### Work instruction
Scan the records below for the line containing "Digitized hematoxylin and" and the line containing "Review note (as". Copy both, plus every line between, exactly.

### Data provided
☆ ☆ ☆ ☆ ☆ ☆ ☆
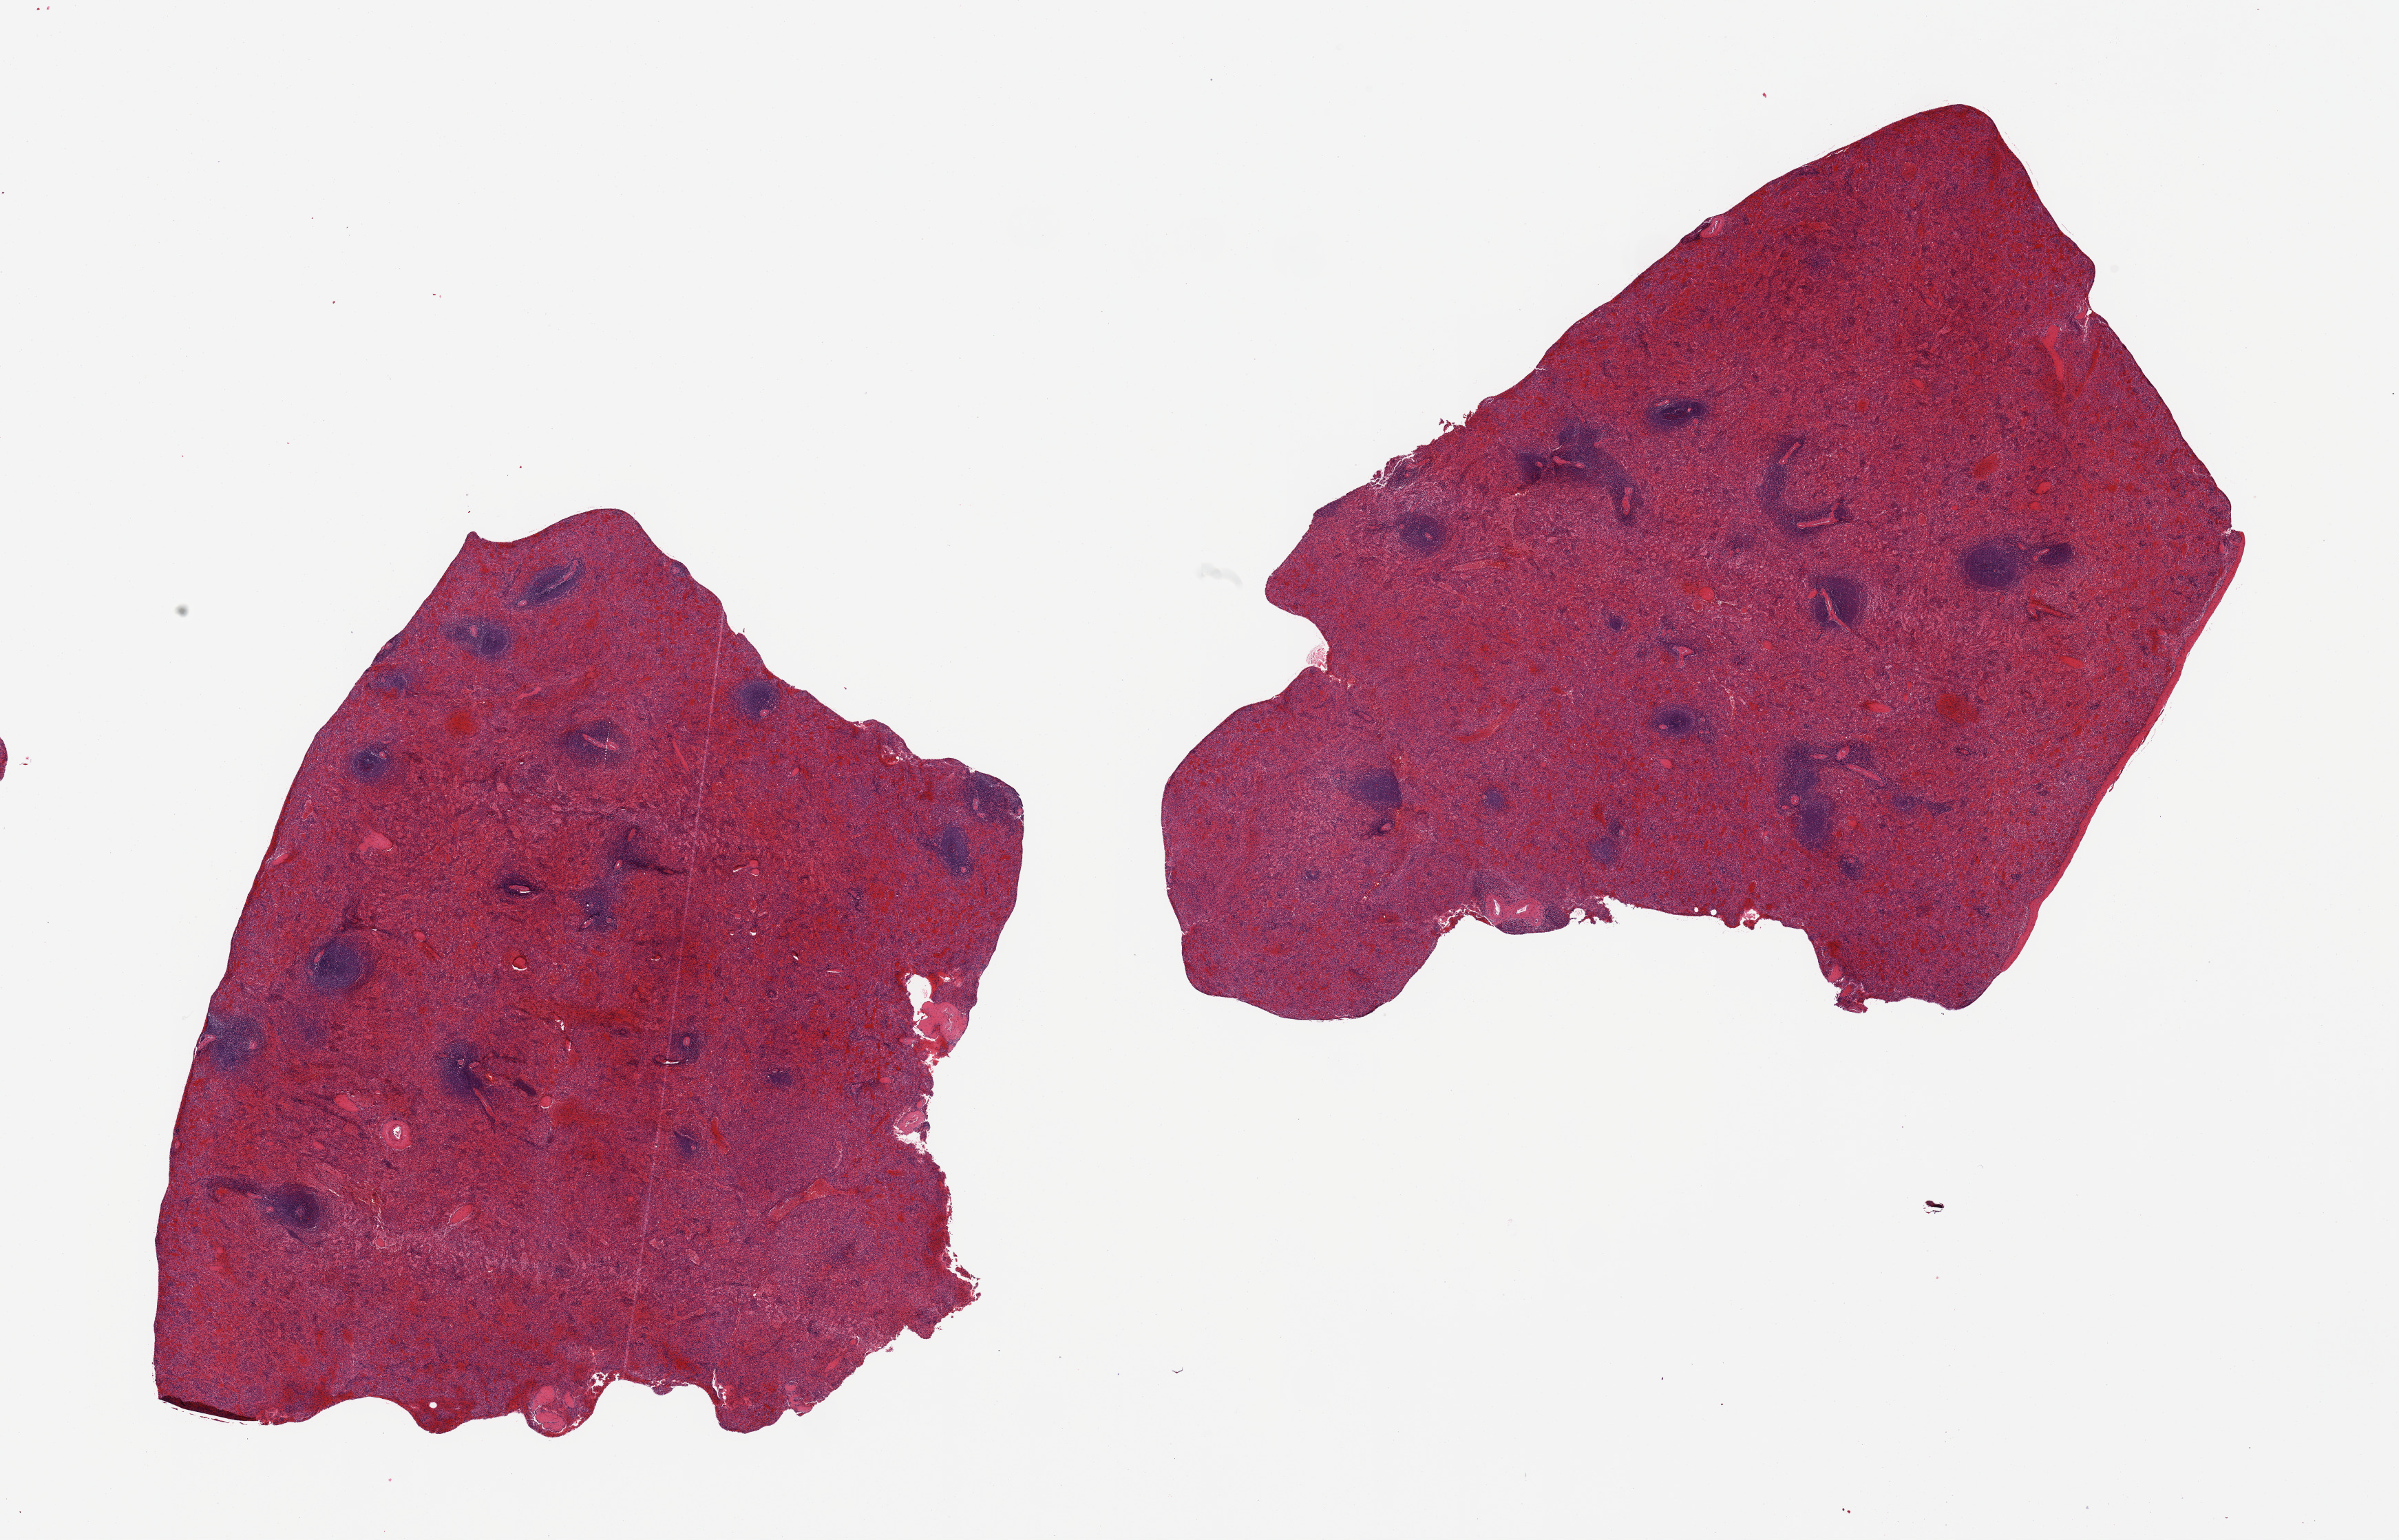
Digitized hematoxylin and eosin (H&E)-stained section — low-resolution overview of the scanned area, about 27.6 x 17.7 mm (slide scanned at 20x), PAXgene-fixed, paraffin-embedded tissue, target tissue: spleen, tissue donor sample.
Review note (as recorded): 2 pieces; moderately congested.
☆ ☆ ☆ ☆ ☆ ☆ ☆
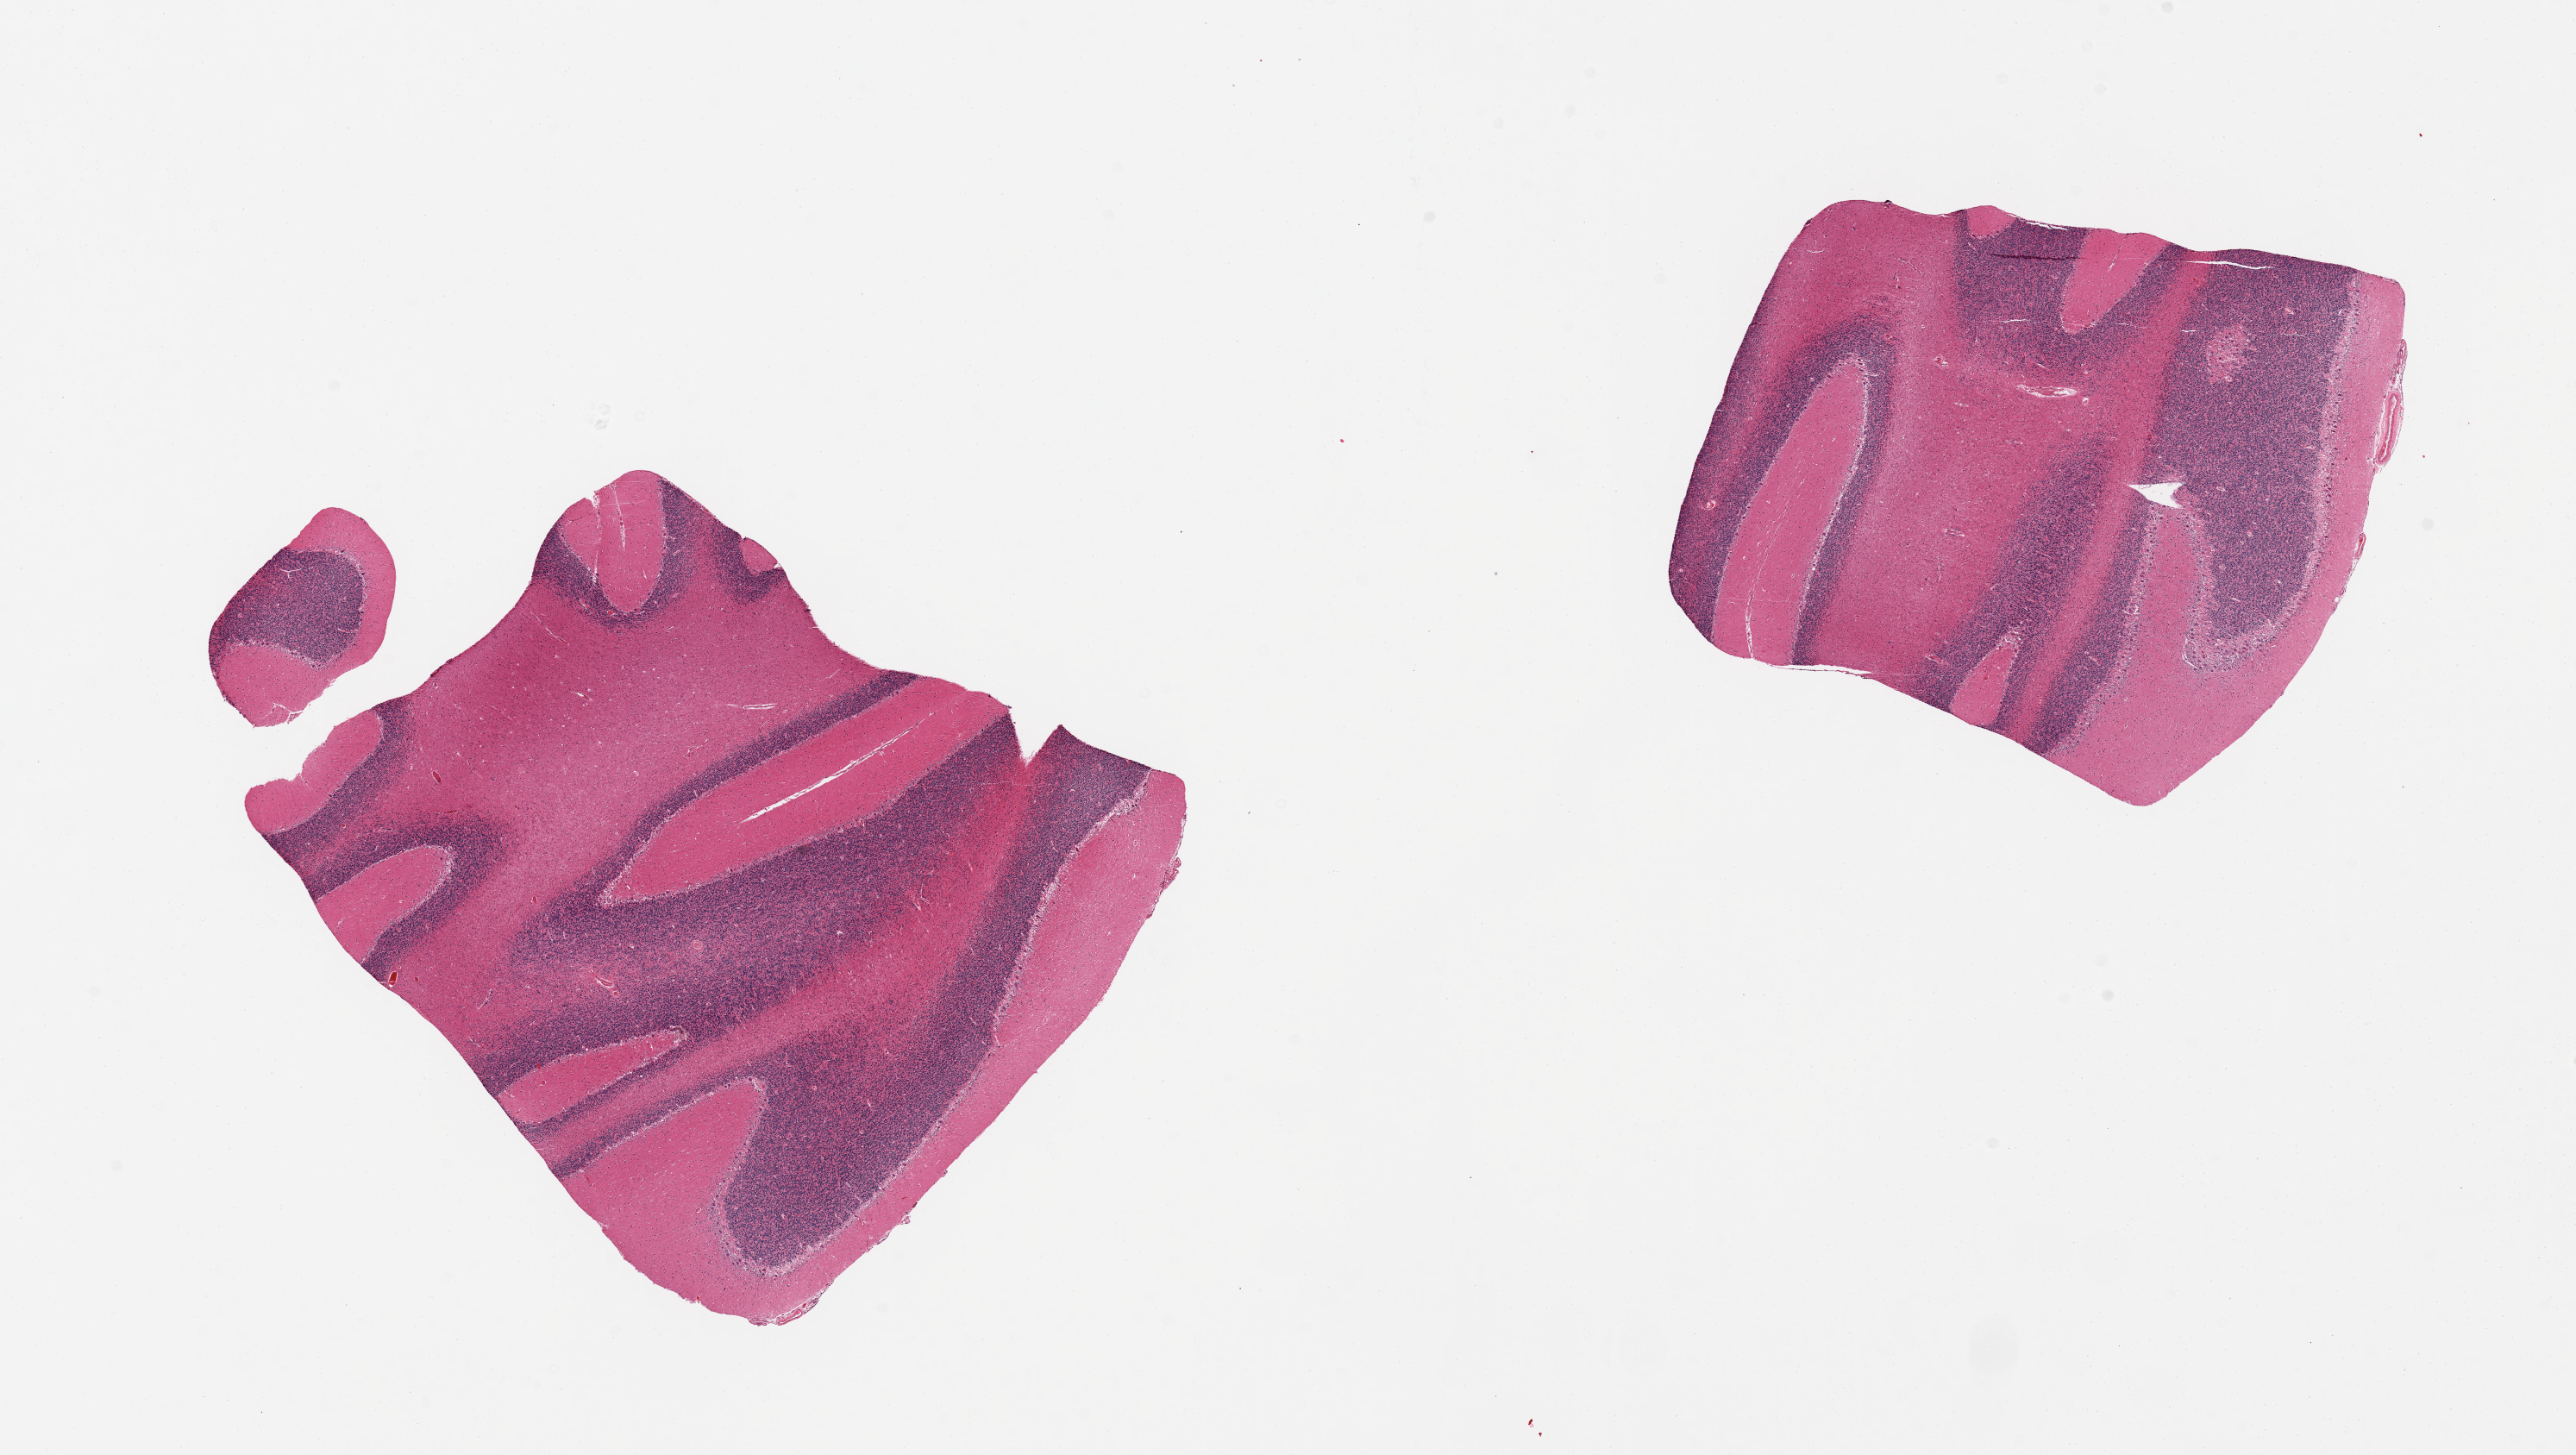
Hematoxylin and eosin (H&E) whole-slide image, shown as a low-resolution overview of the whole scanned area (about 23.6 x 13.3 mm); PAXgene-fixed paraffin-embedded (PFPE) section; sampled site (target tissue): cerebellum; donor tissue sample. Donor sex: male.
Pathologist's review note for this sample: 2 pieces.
☆ ☆ ☆ ☆ ☆ ☆ ☆
### Response to the task
Digitized hematoxylin and eosin (H&E)-stained section — low-resolution overview of the scanned area, about 27.6 x 17.7 mm (slide scanned at 20x), PAXgene-fixed, paraffin-embedded tissue, target tissue: spleen, tissue donor sample.
Review note (as recorded): 2 pieces; moderately congested.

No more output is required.